INSTRUCTIONS FOR THE TASK:
Search for the word "pixel" in the entries. Each line that holds it should be copied.

AVAILABLE RECORDS START

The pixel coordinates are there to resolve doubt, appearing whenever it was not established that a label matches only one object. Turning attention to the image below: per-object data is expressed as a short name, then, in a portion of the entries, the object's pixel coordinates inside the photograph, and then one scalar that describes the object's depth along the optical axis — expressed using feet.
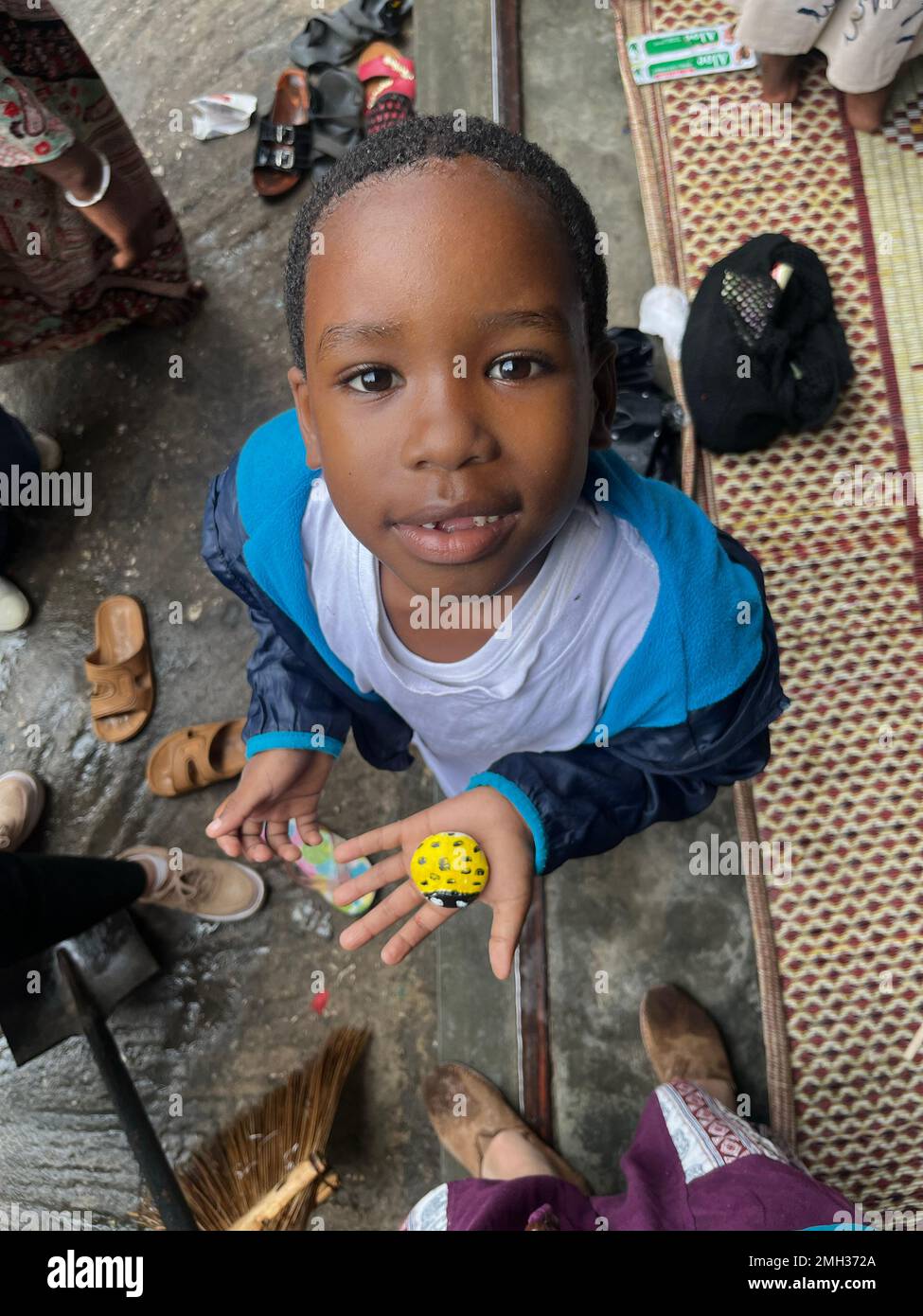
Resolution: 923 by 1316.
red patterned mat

AVAILABLE RECORDS END
AVAILABLE RECORDS START

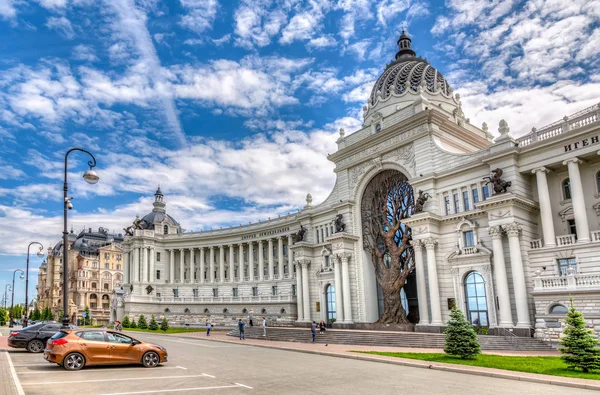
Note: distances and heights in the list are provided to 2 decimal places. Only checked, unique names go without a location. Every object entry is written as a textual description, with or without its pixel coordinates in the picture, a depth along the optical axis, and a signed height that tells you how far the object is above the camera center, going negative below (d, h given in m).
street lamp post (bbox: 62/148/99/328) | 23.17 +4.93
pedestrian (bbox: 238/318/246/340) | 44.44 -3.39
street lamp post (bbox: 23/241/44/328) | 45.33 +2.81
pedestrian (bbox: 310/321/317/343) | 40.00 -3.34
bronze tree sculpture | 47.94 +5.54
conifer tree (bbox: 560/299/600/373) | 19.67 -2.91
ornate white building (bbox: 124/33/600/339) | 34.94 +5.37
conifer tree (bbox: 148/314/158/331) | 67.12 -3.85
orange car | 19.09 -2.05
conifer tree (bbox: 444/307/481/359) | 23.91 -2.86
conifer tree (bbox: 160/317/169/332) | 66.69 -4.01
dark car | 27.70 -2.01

AVAILABLE RECORDS END

RESPONSE TO THE TASK:
The pixel coordinates are there to resolve doubt, appearing whenever it was not established that a label matches only one object. Turning attention to the image below: per-object data is expressed as a short name, then, in a portion of the entries, the object's pixel coordinates inside the photograph, and then one scalar that describes the object's depth along the optical axis — expressed using feet.
Note: distances and heights in the list are provided to 2 decimal places. Only checked, unique names go without a location. Every object entry is written as a textual description, with or without its pixel coordinates in the picture, a depth along the optical axis, and a signed height that tells you how far the object is above the camera center, going negative below (d, h given in m).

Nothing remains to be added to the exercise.